CVE-2026-3057

Vulnerability

Overview

CVE-2026-3057 describes a SQL injection vulnerability in the pearProjectApi backend, affecting versions up to 2.8.10. The flaw resides in the dateTotalForProject function within application/common/Model/Task.php. The projectCode parameter is taken directly from user input without sanitization or parameterization, and is concatenated into SQL queries [1][2]. This allows an attacker to inject arbitrary SQL commands.

Exploitation

The attack is remotely exploitable via HTTP POST requests to /index.php/project/Task/dateTotalForProject.
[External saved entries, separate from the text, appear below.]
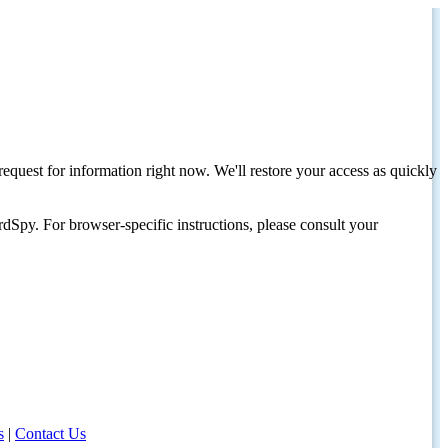
request for information right now. We'll restore your access as quickly
dSpy. For browser-specific instructions, please consult your
s
|
Contact Us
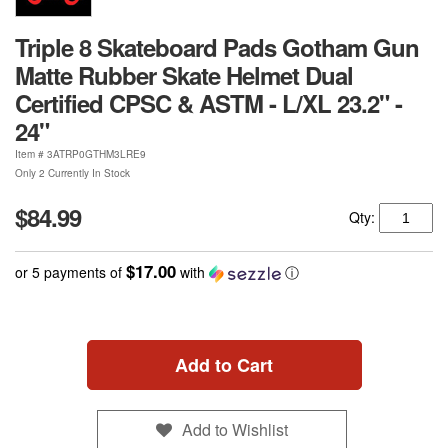
Triple 8 Skateboard Pads Gotham Gun
Matte Rubber Skate Helmet Dual
Certified CPSC & ASTM - L/XL 23.2" -
24"
Item #
3ATRP0GTHM3LRE9
Only 2 Currently In Stock
$84.99
Qty:
$17.00
or 5 payments of
with
ⓘ
Add to Cart
Add to Wishlist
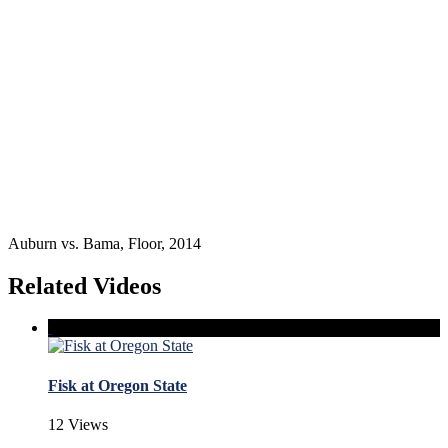
Auburn vs. Bama, Floor, 2014
Related Videos
Fisk at Oregon State
12 Views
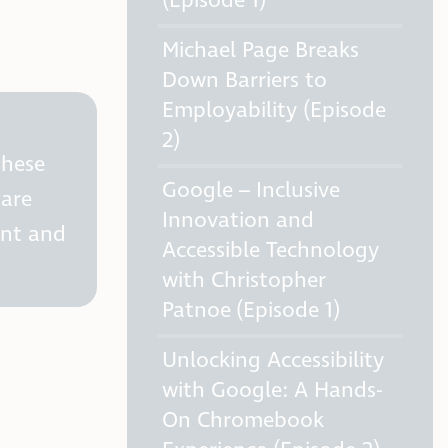
(Episode 1)
Michael Page Breaks
Down Barriers to
Employability (Episode
2)
these
Google – Inclusive
hare
Innovation and
ent and
Accessible Technology
with Christopher
Patnoe (Episode 1)
Unlocking Accessibility
with Google: A Hands-
On Chromebook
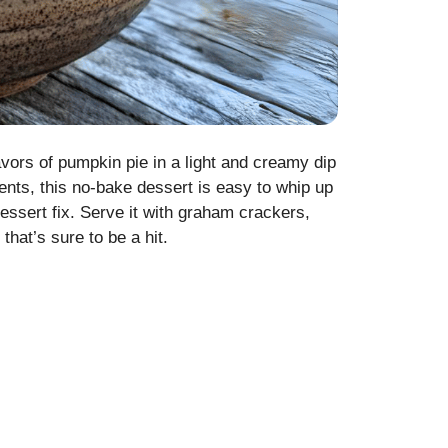
lavors of pumpkin pie in a light and creamy dip
ients, this no-bake dessert is easy to whip up
dessert fix. Serve it with graham crackers,
that’s sure to be a hit.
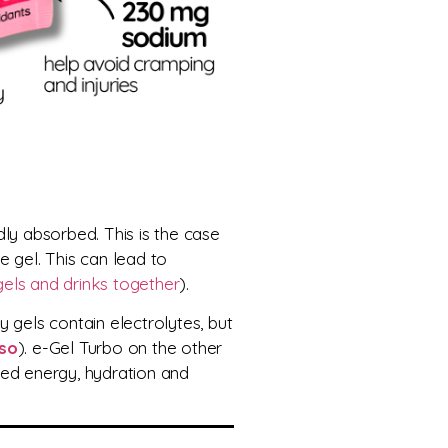
idly absorbed
. This is the case
he gel. This can lead to
gels and drinks together
).
 gels contain electrolytes, but
so
). e-Gel Turbo on the other
ced energy, hydration and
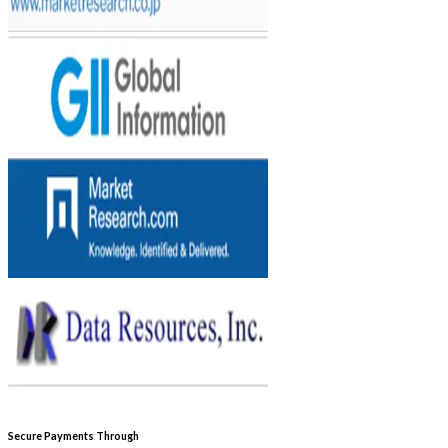
Secure Payments Through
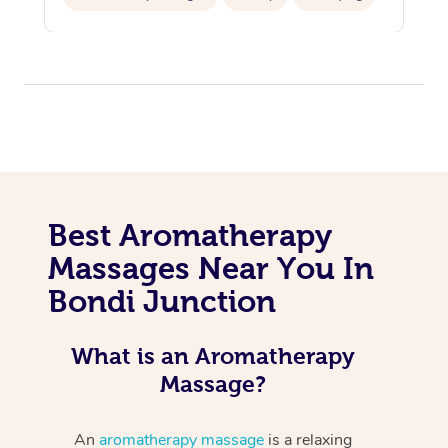
Hair Cut & Colour Packages
Pamper Packages
Corporate Events
Private Events / Group Packages
Cosmetic Tattoo
Best Aromatherapy
Massages Near You In
Bondi Junction
What is an Aromatherapy
Massage?
An
aromatherapy massage
is a relaxing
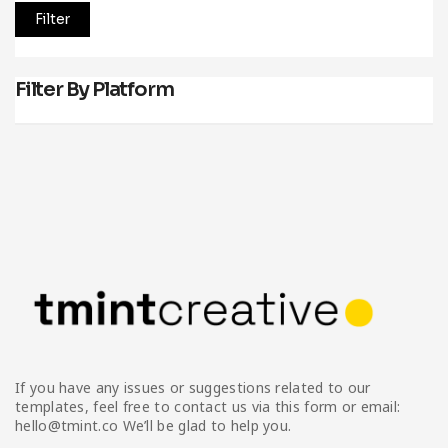
Filter
Filter By Platform
If you have any issues or suggestions related to our
templates, feel free to contact us via this form or email:
hello@tmint.co We’ll be glad to help you.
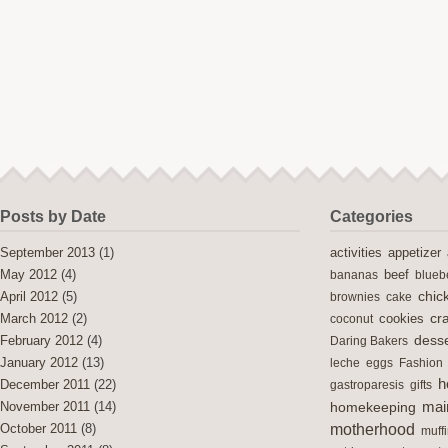
Posts by Date
Categories
activities
September 2013
(1)
appetizer
May 2012
(4)
bananas
beef
blueb
chic
April 2012
(5)
brownies
cake
cra
cookies
March 2012
(2)
coconut
desse
February 2012
(4)
Daring Bakers
January 2012
(13)
leche
eggs
Fashion
h
December 2011
(22)
gastroparesis
gifts
mai
November 2011
(14)
homekeeping
motherhood
October 2011
(8)
muff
The projectCode parameter is passed unsanitized from the controller (application/project/controller/Task.php) to the model method [1][2]. Proof-of-concept data shows that a simple injection like 1* can be used with tools like sqlmap to extract database information [1][2]. The vendor did not respond to disclosure, and public exploit code has been released.

Impact

Successful exploitation allows an attacker to read, modify, or delete arbitrary data from the database, potentially compromising all project information, user credentials, and other sensitive data stored by the application. Because the injection occurs in a backend interface that may be exposed to the internet, the impact can be severe despite the medium CVSS score.

Mitigation

As of the publication date, no patch has been released by the vendor. Users of pearProjectApi should consider disabling the affected endpoint or implementing input validation and prepared statements. Given the public availability of exploit code, immediate action is recommended.